A review by Sasenarine Persaud:
This is a book which spans the history of Barbados, from the arrival of the Europeans to the beginning of the 21st Century. Readers of West Indian literature will think of Walcott's Omeros at the mention of "epic." Kellman's latest book takes its place alongside Omeros without any fanfare; and, yet, at the same time, Limestone arrives with more than fanfare -- a companion CD, which contains many of the lyrics in his epic rendered by the poet, who is also a musician and an exponent of ""Tuk"" music indigenous to Barbados and based on ruk-a-tuk band music.
It is not surprising that one of the major characters in this epic, Livingstone, (there are all sorts of allusions here) mirrors some of the events and places from Kellman's life. At least, there is no mimicry of Greek fiction passed off in poetry as Barbados. Kellman went to England as a musician and sang and played in clubs there. So does Livingstone. Kellman returned to Barbados before making his way to Georgia, where he is a professor of English and Creative Writing. Livingstone, or "Livvy", as he is called by his mother, returns to Barbados for his mother's funeral. Then there is Levinia, who like Kellman, migrates to Georgia, the 'deep south' in the USA, before, thirsting for her island, Barbados, to which she returns with increasing frequency.
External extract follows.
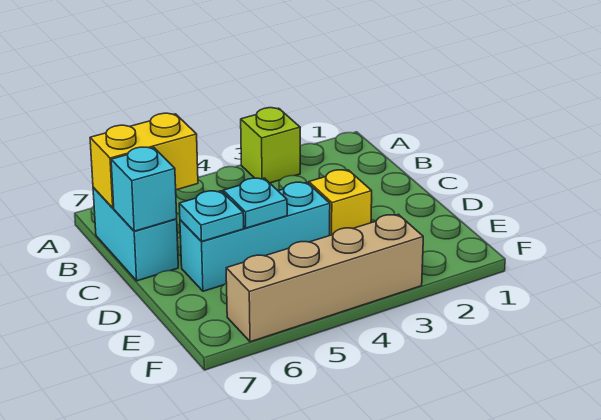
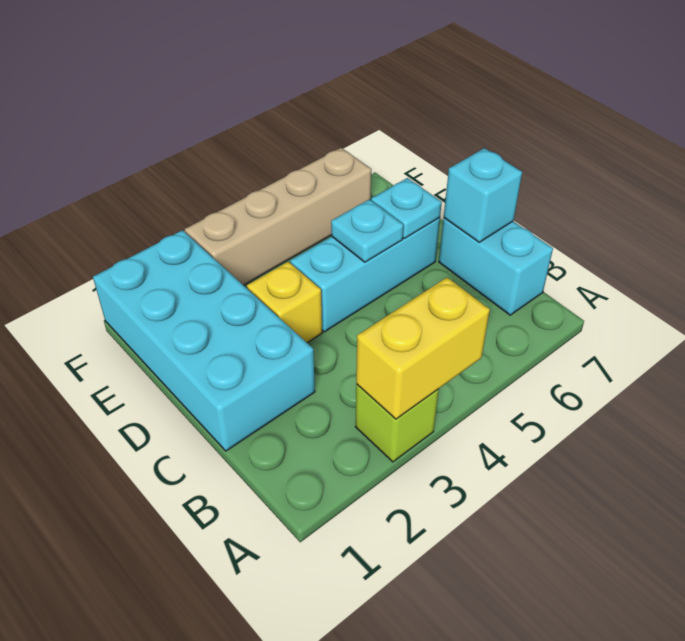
yellow 1x2 brick [90,113,198,208] -> yellow 1x2 brick moved to [356,277,490,419]
none -> cyan 2x4 brick [93,230,315,451]

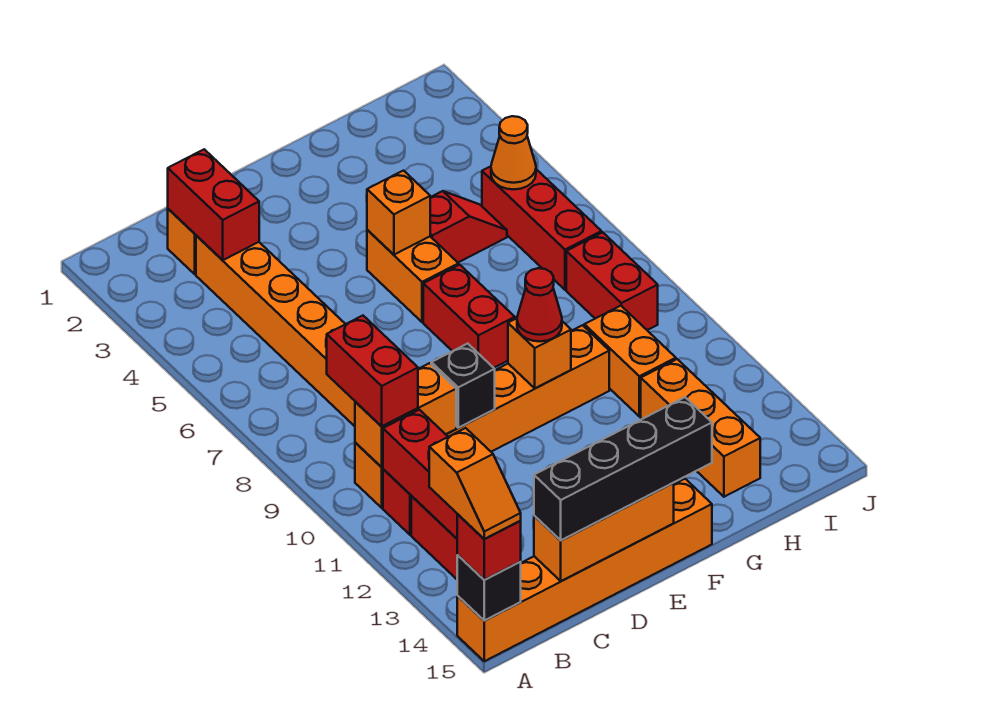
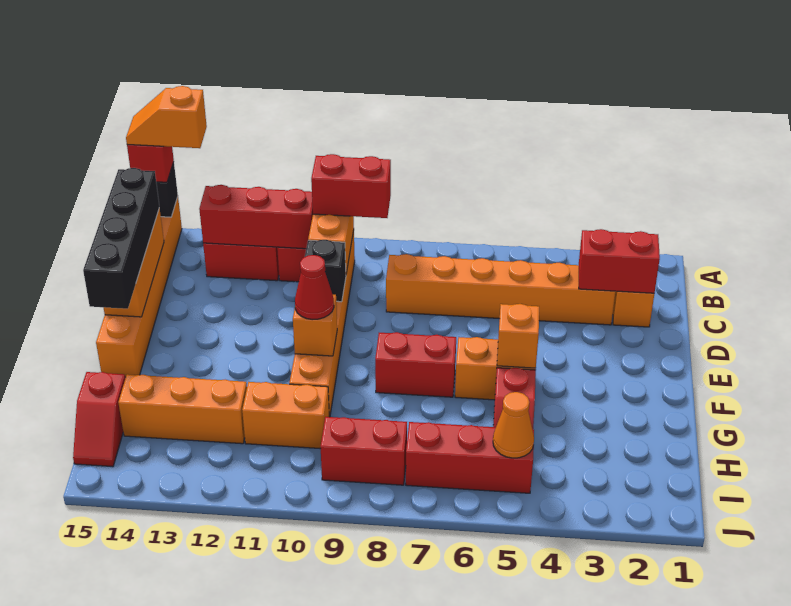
none -> red 1x2 slope [73,372,125,467]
The poet splits his poetic persona/experience between the man, Livvy, and his psychic self, the woman, Levinia. One goes to England and returns to a life-giving island, the other goes to the USA and also returns to that island. The poet's characters, like the poet, returns again and again to Barbados. The book is divided into three parts. The first part consists of short three-line verses; the second of freer, and longer verses of uneven length and lines that often rhyme; and the third part of four-line verses.
Limestone was more than ten years in the making; Kellman had written about starting this work while I still lived in Toronto. Of course, there is a pattern in the structure, and a reason for this ghosting not merely the history of the natives the Europeans met and decimated on their arrival to the island, or the slaves they brought from Africa, and the loves and betrayals and revolts of those slaves and, later, their descendants in an independent nation, Barbados, but the music as it evolved in a fusion of European and African forms and structures, with echoes of Amerindian rhythms.
This is a complex work, which ends in a throwback to a transcendence to another time and place, reminiscent of early Wilson Harris in his masterpiece, Palace of the Peacock, a novel haunted by the music of the Amerindians of South America and the boy-man, Carol, playing a human bone flute. In the closing pages of Limestone, Livvy does not get the girl, Levinia, whom he meets in a chance encounter on Brandon Beach created and re-created again, again--or does he? You have to read again and again, as you have to do Wilson Harris. And yet you don't need to. As in Harris, meaning is in the music and music has a meaning that transcends the logic of language. The music of these words and rhythms haunt long after the last words are read: ""or sandboxes' leaves falling on sand. /These hard symbols mirrored their ruins, /their grim histories, a truth that hymns/ every living woman, living man.